**WORK INSTRUCTION**
Reproduce the entire listing exactly as written, apart from its pictures.
□ □ □ □ □ □ □
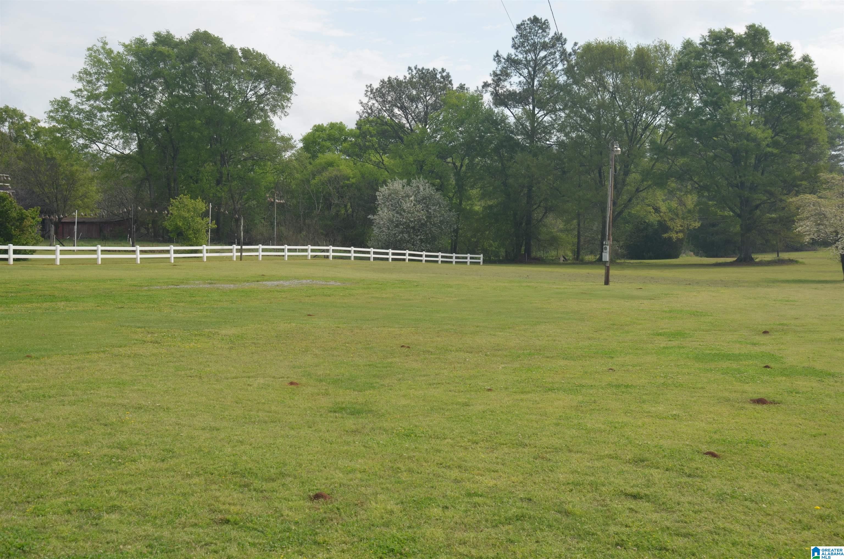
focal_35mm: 42
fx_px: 983
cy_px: 280
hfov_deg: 46.5
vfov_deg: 31.7
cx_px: 422
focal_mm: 28
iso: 100
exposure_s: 1/250
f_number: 8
□ □ □ □ □ □ □
**RESULT FOR THIS TASK**
focal_35mm: 42
fx_px: 983
cy_px: 280
hfov_deg: 46.5
vfov_deg: 31.7
cx_px: 422
focal_mm: 28
iso: 100
exposure_s: 1/250
f_number: 8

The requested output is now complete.